» **TASK TO CARRY OUT**:
Please copy exactly the lines that run from the start of the entries to the line containing "Rendered at 1500 by 844 pixels.", inclusive.

» **GIVEN RECORDS**:
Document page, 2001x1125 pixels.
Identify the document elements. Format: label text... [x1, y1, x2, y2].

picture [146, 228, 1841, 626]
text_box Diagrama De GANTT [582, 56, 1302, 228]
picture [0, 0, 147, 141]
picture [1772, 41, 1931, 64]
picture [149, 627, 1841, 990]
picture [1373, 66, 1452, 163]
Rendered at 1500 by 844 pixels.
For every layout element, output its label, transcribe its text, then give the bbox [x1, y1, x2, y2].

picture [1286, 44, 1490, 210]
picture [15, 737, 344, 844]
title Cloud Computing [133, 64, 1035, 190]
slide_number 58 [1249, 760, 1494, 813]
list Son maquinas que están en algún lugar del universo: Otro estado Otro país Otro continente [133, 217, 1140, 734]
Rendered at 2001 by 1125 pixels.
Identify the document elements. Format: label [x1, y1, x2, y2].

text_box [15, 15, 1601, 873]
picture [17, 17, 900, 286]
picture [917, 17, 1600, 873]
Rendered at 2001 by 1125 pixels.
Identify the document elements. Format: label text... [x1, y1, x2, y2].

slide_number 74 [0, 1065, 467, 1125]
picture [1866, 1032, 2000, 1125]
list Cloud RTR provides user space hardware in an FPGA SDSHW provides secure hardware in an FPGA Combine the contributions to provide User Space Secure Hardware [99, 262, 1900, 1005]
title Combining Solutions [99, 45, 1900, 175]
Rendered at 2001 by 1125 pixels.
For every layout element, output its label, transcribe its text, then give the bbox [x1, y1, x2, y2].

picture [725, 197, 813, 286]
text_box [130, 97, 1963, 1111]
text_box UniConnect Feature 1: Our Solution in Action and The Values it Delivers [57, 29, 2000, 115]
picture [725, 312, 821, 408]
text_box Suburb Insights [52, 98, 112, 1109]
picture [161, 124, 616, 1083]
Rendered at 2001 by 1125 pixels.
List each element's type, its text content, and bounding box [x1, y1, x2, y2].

» **EXERCISE ANSWER**:
Document page, 2001x1125 pixels.
Identify the document elements. Format: label text... [x1, y1, x2, y2].

picture [146, 228, 1841, 626]
text_box Diagrama De GANTT [582, 56, 1302, 228]
picture [0, 0, 147, 141]
picture [1772, 41, 1931, 64]
picture [149, 627, 1841, 990]
picture [1373, 66, 1452, 163]
Rendered at 1500 by 844 pixels.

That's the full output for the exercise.